Task directions ▸
Repeat the records given below in full, with no changes.
○ ○ ○ ○ ○
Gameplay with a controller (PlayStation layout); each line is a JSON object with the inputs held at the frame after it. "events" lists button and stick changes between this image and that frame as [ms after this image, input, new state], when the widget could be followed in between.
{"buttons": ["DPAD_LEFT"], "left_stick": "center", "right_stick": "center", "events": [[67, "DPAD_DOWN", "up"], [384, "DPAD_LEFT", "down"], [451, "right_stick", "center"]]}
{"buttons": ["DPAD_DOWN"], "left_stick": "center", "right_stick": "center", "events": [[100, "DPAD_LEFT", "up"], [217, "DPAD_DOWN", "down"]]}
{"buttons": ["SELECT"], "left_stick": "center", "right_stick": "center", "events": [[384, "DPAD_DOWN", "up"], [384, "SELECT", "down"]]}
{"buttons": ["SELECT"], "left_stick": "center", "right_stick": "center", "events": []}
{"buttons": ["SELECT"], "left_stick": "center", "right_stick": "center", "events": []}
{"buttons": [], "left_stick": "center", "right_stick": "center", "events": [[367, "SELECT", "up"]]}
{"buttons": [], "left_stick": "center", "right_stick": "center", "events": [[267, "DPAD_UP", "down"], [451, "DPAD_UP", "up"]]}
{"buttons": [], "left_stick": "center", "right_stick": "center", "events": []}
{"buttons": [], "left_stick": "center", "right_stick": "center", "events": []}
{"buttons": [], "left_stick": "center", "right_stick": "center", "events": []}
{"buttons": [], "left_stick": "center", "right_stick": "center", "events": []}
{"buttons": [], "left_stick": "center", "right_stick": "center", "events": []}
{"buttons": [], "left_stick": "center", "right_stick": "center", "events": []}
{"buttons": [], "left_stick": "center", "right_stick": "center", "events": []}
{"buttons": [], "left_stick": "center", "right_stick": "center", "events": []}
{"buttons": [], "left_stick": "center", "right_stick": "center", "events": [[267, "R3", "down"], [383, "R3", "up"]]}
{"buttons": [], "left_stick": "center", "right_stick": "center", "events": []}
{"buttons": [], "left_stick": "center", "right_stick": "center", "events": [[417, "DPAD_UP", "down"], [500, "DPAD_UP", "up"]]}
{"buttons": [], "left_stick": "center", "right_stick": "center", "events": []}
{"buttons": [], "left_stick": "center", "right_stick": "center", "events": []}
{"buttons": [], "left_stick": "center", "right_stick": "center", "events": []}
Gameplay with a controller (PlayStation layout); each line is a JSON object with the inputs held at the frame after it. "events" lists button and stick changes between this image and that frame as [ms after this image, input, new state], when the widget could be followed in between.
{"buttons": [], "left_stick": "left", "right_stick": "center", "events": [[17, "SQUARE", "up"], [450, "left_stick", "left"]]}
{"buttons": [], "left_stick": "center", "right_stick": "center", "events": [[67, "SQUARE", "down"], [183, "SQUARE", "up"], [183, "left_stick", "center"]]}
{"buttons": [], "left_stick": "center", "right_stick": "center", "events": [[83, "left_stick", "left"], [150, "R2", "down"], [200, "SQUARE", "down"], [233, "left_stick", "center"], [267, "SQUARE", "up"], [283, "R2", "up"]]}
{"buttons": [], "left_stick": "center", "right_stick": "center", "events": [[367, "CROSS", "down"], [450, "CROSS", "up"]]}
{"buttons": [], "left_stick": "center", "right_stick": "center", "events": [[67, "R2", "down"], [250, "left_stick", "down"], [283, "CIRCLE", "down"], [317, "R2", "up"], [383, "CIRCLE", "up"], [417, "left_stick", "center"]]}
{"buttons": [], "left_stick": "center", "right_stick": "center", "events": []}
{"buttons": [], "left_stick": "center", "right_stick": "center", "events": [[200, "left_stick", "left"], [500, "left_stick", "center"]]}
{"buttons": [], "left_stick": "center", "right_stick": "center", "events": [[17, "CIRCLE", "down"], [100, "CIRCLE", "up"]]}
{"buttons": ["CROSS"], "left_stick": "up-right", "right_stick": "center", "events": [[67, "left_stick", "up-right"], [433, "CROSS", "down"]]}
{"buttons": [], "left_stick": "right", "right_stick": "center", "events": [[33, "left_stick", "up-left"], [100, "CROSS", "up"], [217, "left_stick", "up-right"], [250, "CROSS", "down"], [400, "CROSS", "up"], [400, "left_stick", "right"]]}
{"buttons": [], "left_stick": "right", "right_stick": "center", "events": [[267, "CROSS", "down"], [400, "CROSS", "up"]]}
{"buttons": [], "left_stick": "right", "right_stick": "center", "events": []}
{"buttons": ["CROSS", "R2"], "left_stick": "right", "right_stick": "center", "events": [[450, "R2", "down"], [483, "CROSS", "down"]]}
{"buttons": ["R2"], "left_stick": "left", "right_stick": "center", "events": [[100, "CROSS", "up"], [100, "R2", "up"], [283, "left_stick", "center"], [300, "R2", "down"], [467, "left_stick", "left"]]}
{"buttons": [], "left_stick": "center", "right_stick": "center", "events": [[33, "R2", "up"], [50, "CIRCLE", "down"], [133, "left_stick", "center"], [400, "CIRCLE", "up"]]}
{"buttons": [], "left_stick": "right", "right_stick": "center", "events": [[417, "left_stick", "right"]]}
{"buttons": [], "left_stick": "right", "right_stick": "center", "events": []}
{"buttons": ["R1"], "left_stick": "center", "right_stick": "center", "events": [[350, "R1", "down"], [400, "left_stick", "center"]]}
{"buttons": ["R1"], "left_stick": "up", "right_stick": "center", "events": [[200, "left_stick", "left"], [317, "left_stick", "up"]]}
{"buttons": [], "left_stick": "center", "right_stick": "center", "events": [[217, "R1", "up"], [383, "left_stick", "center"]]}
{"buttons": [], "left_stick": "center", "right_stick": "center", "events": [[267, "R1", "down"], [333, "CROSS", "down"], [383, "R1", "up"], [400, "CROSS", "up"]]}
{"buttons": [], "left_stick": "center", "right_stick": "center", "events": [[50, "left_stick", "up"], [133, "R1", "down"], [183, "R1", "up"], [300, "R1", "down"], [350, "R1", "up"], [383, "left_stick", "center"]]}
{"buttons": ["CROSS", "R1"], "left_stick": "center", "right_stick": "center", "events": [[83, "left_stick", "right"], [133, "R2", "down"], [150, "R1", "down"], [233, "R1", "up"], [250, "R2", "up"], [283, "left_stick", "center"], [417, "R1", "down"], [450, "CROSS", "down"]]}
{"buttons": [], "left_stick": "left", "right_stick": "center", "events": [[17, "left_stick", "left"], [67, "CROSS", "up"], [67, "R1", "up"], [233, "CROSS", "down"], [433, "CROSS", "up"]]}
○ ○ ○ ○ ○
Exercise solution ▸
Gameplay with a controller (PlayStation layout); each line is a JSON object with the inputs held at the frame after it. "events" lists button and stick changes between this image and that frame as [ms after this image, input, new state], when the widget could be followed in between.
{"buttons": ["DPAD_LEFT"], "left_stick": "center", "right_stick": "center", "events": [[67, "DPAD_DOWN", "up"], [384, "DPAD_LEFT", "down"], [451, "right_stick", "center"]]}
{"buttons": ["DPAD_DOWN"], "left_stick": "center", "right_stick": "center", "events": [[100, "DPAD_LEFT", "up"], [217, "DPAD_DOWN", "down"]]}
{"buttons": ["SELECT"], "left_stick": "center", "right_stick": "center", "events": [[384, "DPAD_DOWN", "up"], [384, "SELECT", "down"]]}
{"buttons": ["SELECT"], "left_stick": "center", "right_stick": "center", "events": []}
{"buttons": ["SELECT"], "left_stick": "center", "right_stick": "center", "events": []}
{"buttons": [], "left_stick": "center", "right_stick": "center", "events": [[367, "SELECT", "up"]]}
{"buttons": [], "left_stick": "center", "right_stick": "center", "events": [[267, "DPAD_UP", "down"], [451, "DPAD_UP", "up"]]}
{"buttons": [], "left_stick": "center", "right_stick": "center", "events": []}
{"buttons": [], "left_stick": "center", "right_stick": "center", "events": []}
{"buttons": [], "left_stick": "center", "right_stick": "center", "events": []}
{"buttons": [], "left_stick": "center", "right_stick": "center", "events": []}
{"buttons": [], "left_stick": "center", "right_stick": "center", "events": []}
{"buttons": [], "left_stick": "center", "right_stick": "center", "events": []}
{"buttons": [], "left_stick": "center", "right_stick": "center", "events": []}
{"buttons": [], "left_stick": "center", "right_stick": "center", "events": []}
{"buttons": [], "left_stick": "center", "right_stick": "center", "events": [[267, "R3", "down"], [383, "R3", "up"]]}
{"buttons": [], "left_stick": "center", "right_stick": "center", "events": []}
{"buttons": [], "left_stick": "center", "right_stick": "center", "events": [[417, "DPAD_UP", "down"], [500, "DPAD_UP", "up"]]}
{"buttons": [], "left_stick": "center", "right_stick": "center", "events": []}
{"buttons": [], "left_stick": "center", "right_stick": "center", "events": []}
{"buttons": [], "left_stick": "center", "right_stick": "center", "events": []}
Gameplay with a controller (PlayStation layout); each line is a JSON object with the inputs held at the frame after it. "events" lists button and stick changes between this image and that frame as [ms after this image, input, new state], when the widget could be followed in between.
{"buttons": [], "left_stick": "left", "right_stick": "center", "events": [[17, "SQUARE", "up"], [450, "left_stick", "left"]]}
{"buttons": [], "left_stick": "center", "right_stick": "center", "events": [[67, "SQUARE", "down"], [183, "SQUARE", "up"], [183, "left_stick", "center"]]}
{"buttons": [], "left_stick": "center", "right_stick": "center", "events": [[83, "left_stick", "left"], [150, "R2", "down"], [200, "SQUARE", "down"], [233, "left_stick", "center"], [267, "SQUARE", "up"], [283, "R2", "up"]]}
{"buttons": [], "left_stick": "center", "right_stick": "center", "events": [[367, "CROSS", "down"], [450, "CROSS", "up"]]}
{"buttons": [], "left_stick": "center", "right_stick": "center", "events": [[67, "R2", "down"], [250, "left_stick", "down"], [283, "CIRCLE", "down"], [317, "R2", "up"], [383, "CIRCLE", "up"], [417, "left_stick", "center"]]}
{"buttons": [], "left_stick": "center", "right_stick": "center", "events": []}
{"buttons": [], "left_stick": "center", "right_stick": "center", "events": [[200, "left_stick", "left"], [500, "left_stick", "center"]]}
{"buttons": [], "left_stick": "center", "right_stick": "center", "events": [[17, "CIRCLE", "down"], [100, "CIRCLE", "up"]]}
{"buttons": ["CROSS"], "left_stick": "up-right", "right_stick": "center", "events": [[67, "left_stick", "up-right"], [433, "CROSS", "down"]]}
{"buttons": [], "left_stick": "right", "right_stick": "center", "events": [[33, "left_stick", "up-left"], [100, "CROSS", "up"], [217, "left_stick", "up-right"], [250, "CROSS", "down"], [400, "CROSS", "up"], [400, "left_stick", "right"]]}
{"buttons": [], "left_stick": "right", "right_stick": "center", "events": [[267, "CROSS", "down"], [400, "CROSS", "up"]]}
{"buttons": [], "left_stick": "right", "right_stick": "center", "events": []}
{"buttons": ["CROSS", "R2"], "left_stick": "right", "right_stick": "center", "events": [[450, "R2", "down"], [483, "CROSS", "down"]]}
{"buttons": ["R2"], "left_stick": "left", "right_stick": "center", "events": [[100, "CROSS", "up"], [100, "R2", "up"], [283, "left_stick", "center"], [300, "R2", "down"], [467, "left_stick", "left"]]}
{"buttons": [], "left_stick": "center", "right_stick": "center", "events": [[33, "R2", "up"], [50, "CIRCLE", "down"], [133, "left_stick", "center"], [400, "CIRCLE", "up"]]}
{"buttons": [], "left_stick": "right", "right_stick": "center", "events": [[417, "left_stick", "right"]]}
{"buttons": [], "left_stick": "right", "right_stick": "center", "events": []}
{"buttons": ["R1"], "left_stick": "center", "right_stick": "center", "events": [[350, "R1", "down"], [400, "left_stick", "center"]]}
{"buttons": ["R1"], "left_stick": "up", "right_stick": "center", "events": [[200, "left_stick", "left"], [317, "left_stick", "up"]]}
{"buttons": [], "left_stick": "center", "right_stick": "center", "events": [[217, "R1", "up"], [383, "left_stick", "center"]]}
{"buttons": [], "left_stick": "center", "right_stick": "center", "events": [[267, "R1", "down"], [333, "CROSS", "down"], [383, "R1", "up"], [400, "CROSS", "up"]]}
{"buttons": [], "left_stick": "center", "right_stick": "center", "events": [[50, "left_stick", "up"], [133, "R1", "down"], [183, "R1", "up"], [300, "R1", "down"], [350, "R1", "up"], [383, "left_stick", "center"]]}
{"buttons": ["CROSS", "R1"], "left_stick": "center", "right_stick": "center", "events": [[83, "left_stick", "right"], [133, "R2", "down"], [150, "R1", "down"], [233, "R1", "up"], [250, "R2", "up"], [283, "left_stick", "center"], [417, "R1", "down"], [450, "CROSS", "down"]]}
{"buttons": [], "left_stick": "left", "right_stick": "center", "events": [[17, "left_stick", "left"], [67, "CROSS", "up"], [67, "R1", "up"], [233, "CROSS", "down"], [433, "CROSS", "up"]]}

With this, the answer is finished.